=== What is expected ===
In your copy of the entries below, keep every word exactly and leave out all images.

Dataset entries:
= Beginning of Section =

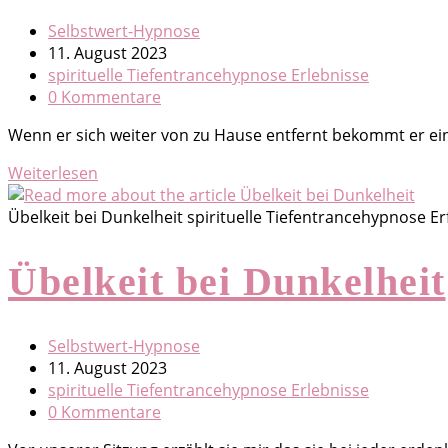
Beitrags-
Selbstwert-Hypnose
Autor:
Beitrag
11. August 2023
veröffentlicht:
Beitrags-
spirituelle Tiefentrancehypnose Erlebnisse
Kategorie:
Beitrags-
0 Kommentare
Kommentare:
Wenn er sich weiter von zu Hause entfernt bekommt er eine
Angst
Weiterlesen
sich
von
Übelkeit bei Dunkelheit spirituelle Tiefentrancehypnose
zu
Hause
Übelkeit bei Dunkelheit
zu
entfernen
Beitrags-
Selbstwert-Hypnose
Autor:
Beitrag
11. August 2023
veröffentlicht:
Beitrags-
spirituelle Tiefentrancehypnose Erlebnisse
Kategorie:
Beitrags-
0 Kommentare
Kommentare:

= End of Section =

=== Task output ===
Beitrags-
Selbstwert-Hypnose
Autor:
Beitrag
11. August 2023
veröffentlicht:
Beitrags-
spirituelle Tiefentrancehypnose Erlebnisse
Kategorie:
Beitrags-
0 Kommentare
Kommentare:
Wenn er sich weiter von zu Hause entfernt bekommt er eine
Angst
Weiterlesen
sich
von
Übelkeit bei Dunkelheit spirituelle Tiefentrancehypnose
zu
Hause
Übelkeit bei Dunkelheit
zu
entfernen
Beitrags-
Selbstwert-Hypnose
Autor:
Beitrag
11. August 2023
veröffentlicht:
Beitrags-
spirituelle Tiefentrancehypnose Erlebnisse
Kategorie:
Beitrags-
0 Kommentare
Kommentare:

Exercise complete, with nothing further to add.